==== Information given

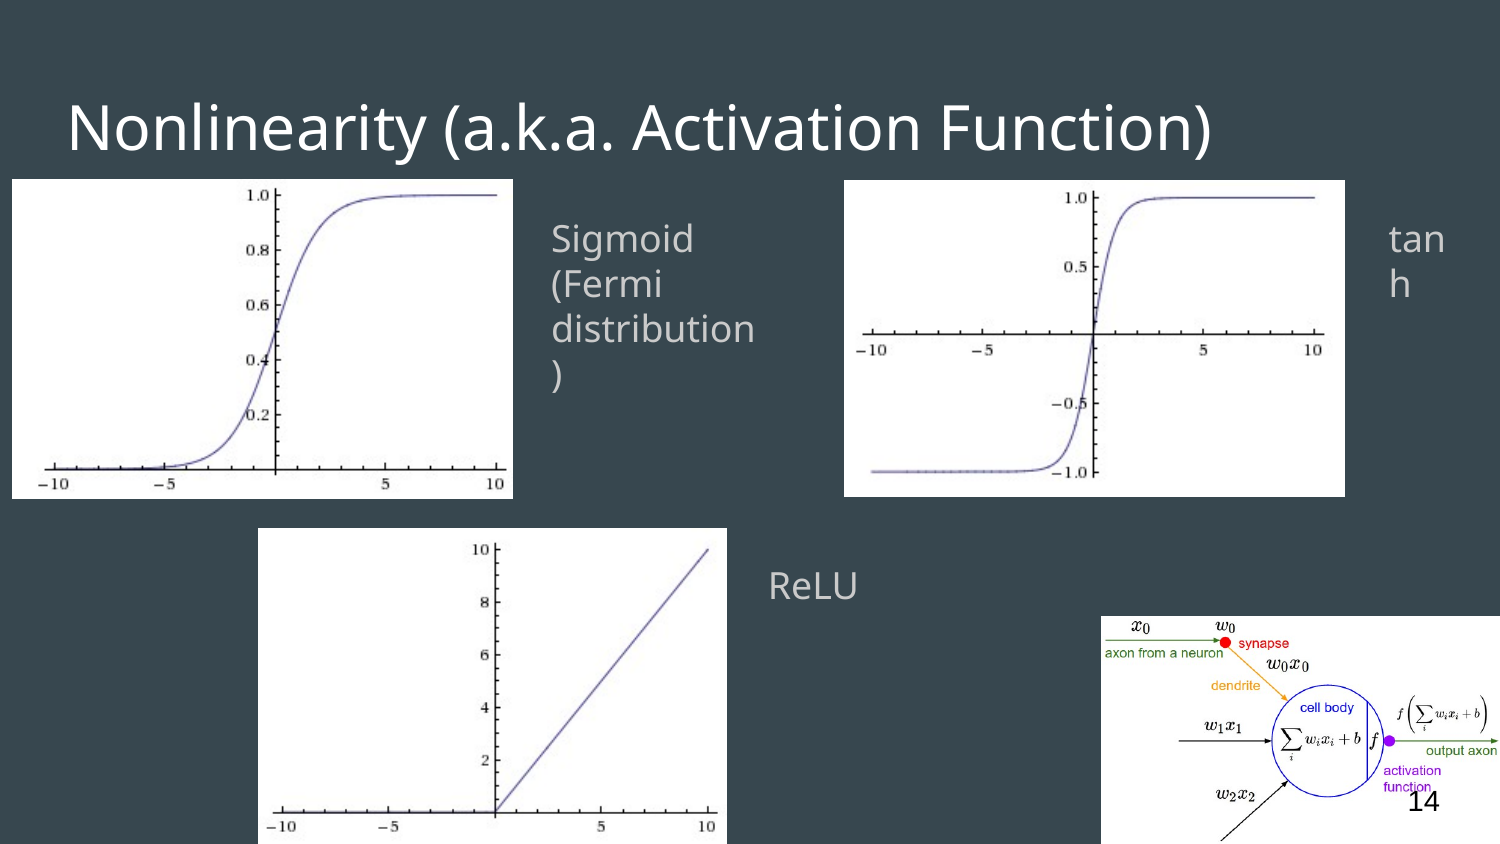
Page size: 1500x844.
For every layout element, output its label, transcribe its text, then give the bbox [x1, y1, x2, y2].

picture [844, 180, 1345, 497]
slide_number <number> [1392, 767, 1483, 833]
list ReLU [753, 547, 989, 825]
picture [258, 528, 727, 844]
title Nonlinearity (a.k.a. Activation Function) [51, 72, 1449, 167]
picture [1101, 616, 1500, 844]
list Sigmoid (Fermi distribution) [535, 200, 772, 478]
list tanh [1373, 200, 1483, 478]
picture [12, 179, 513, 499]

========

◆ **Task**:
Copy out the listing above word for word, without the picture.

◆ **Full response**:
Page size: 1500x844.
For every layout element, output its label, transcribe its text, then give the bbox [x1, y1, x2, y2].

picture [844, 180, 1345, 497]
slide_number <number> [1392, 767, 1483, 833]
list ReLU [753, 547, 989, 825]
picture [258, 528, 727, 844]
title Nonlinearity (a.k.a. Activation Function) [51, 72, 1449, 167]
picture [1101, 616, 1500, 844]
list Sigmoid (Fermi distribution) [535, 200, 772, 478]
list tanh [1373, 200, 1483, 478]
picture [12, 179, 513, 499]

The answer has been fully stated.